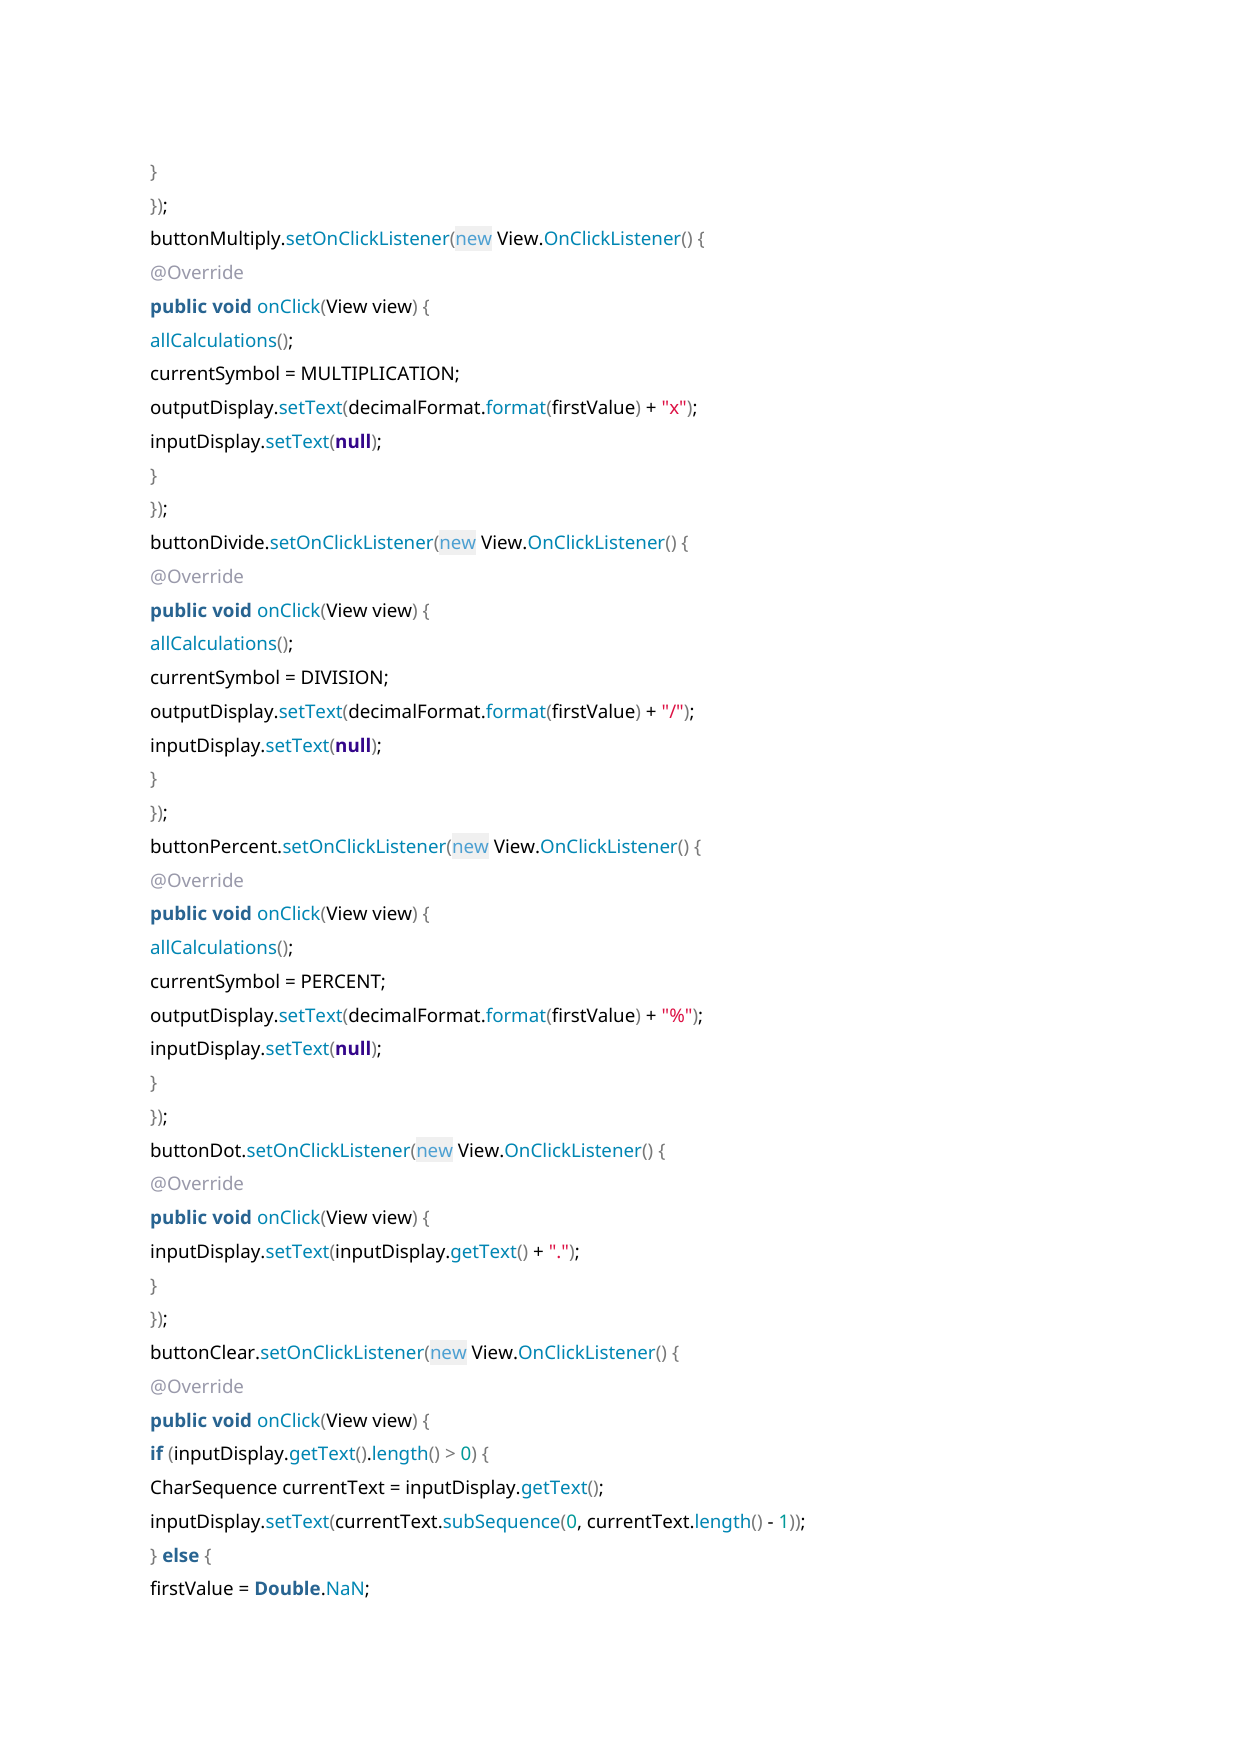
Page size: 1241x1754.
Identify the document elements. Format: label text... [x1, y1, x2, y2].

text }); [150, 1297, 1090, 1331]
text }); [150, 1095, 1090, 1129]
text public void onClick(View view) { [150, 285, 1090, 319]
text buttonDivide.setOnClickListener(new View.OnClickListener() { [150, 521, 1090, 555]
text firstValue = Double.NaN; [150, 1567, 1090, 1601]
text @Override [150, 555, 1090, 589]
text buttonDot.setOnClickListener(new View.OnClickListener() { [150, 1129, 1090, 1162]
text } [150, 150, 1090, 184]
text }); [150, 487, 1090, 521]
text } [150, 454, 1090, 487]
text outputDisplay.setText(decimalFormat.format(firstValue) + "/"); [150, 690, 1090, 724]
text outputDisplay.setText(decimalFormat.format(firstValue) + "x"); [150, 386, 1090, 420]
text public void onClick(View view) { [150, 1196, 1090, 1230]
text currentSymbol = PERCENT; [150, 960, 1090, 994]
text }); [150, 791, 1090, 825]
text CharSequence currentText = inputDisplay.getText(); [150, 1466, 1090, 1500]
text public void onClick(View view) { [150, 589, 1090, 622]
text } [150, 1264, 1090, 1297]
text } else { [150, 1534, 1090, 1567]
text } [150, 1061, 1090, 1095]
text @Override [150, 1365, 1090, 1399]
text @Override [150, 251, 1090, 285]
text @Override [150, 859, 1090, 892]
text currentSymbol = DIVISION; [150, 656, 1090, 690]
text inputDisplay.setText(null); [150, 724, 1090, 757]
text outputDisplay.setText(decimalFormat.format(firstValue) + "%"); [150, 994, 1090, 1027]
text if (inputDisplay.getText().length() > 0) { [150, 1432, 1090, 1466]
text inputDisplay.setText(inputDisplay.getText() + "."); [150, 1230, 1090, 1264]
text allCalculations(); [150, 319, 1090, 352]
text inputDisplay.setText(null); [150, 1027, 1090, 1061]
text buttonMultiply.setOnClickListener(new View.OnClickListener() { [150, 217, 1090, 251]
text public void onClick(View view) { [150, 892, 1090, 926]
text currentSymbol = MULTIPLICATION; [150, 352, 1090, 386]
text inputDisplay.setText(null); [150, 420, 1090, 454]
text allCalculations(); [150, 926, 1090, 960]
text public void onClick(View view) { [150, 1399, 1090, 1432]
text buttonPercent.setOnClickListener(new View.OnClickListener() { [150, 825, 1090, 859]
text allCalculations(); [150, 622, 1090, 656]
text inputDisplay.setText(currentText.subSequence(0, currentText.length() - 1)); [150, 1500, 1090, 1534]
text }); [150, 184, 1090, 217]
text } [150, 757, 1090, 791]
text @Override [150, 1162, 1090, 1196]
text buttonClear.setOnClickListener(new View.OnClickListener() { [150, 1331, 1090, 1365]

────────────────────────────────────────

◆ EXERCISE REQUIREMENTS ◆
Return every line above where "currentText" appears.

◆ RESULT OF THE EXERCISE ◆
text CharSequence currentText = inputDisplay.getText(); [150, 1466, 1090, 1500]
text inputDisplay.setText(currentText.subSequence(0, currentText.length() - 1)); [150, 1500, 1090, 1534]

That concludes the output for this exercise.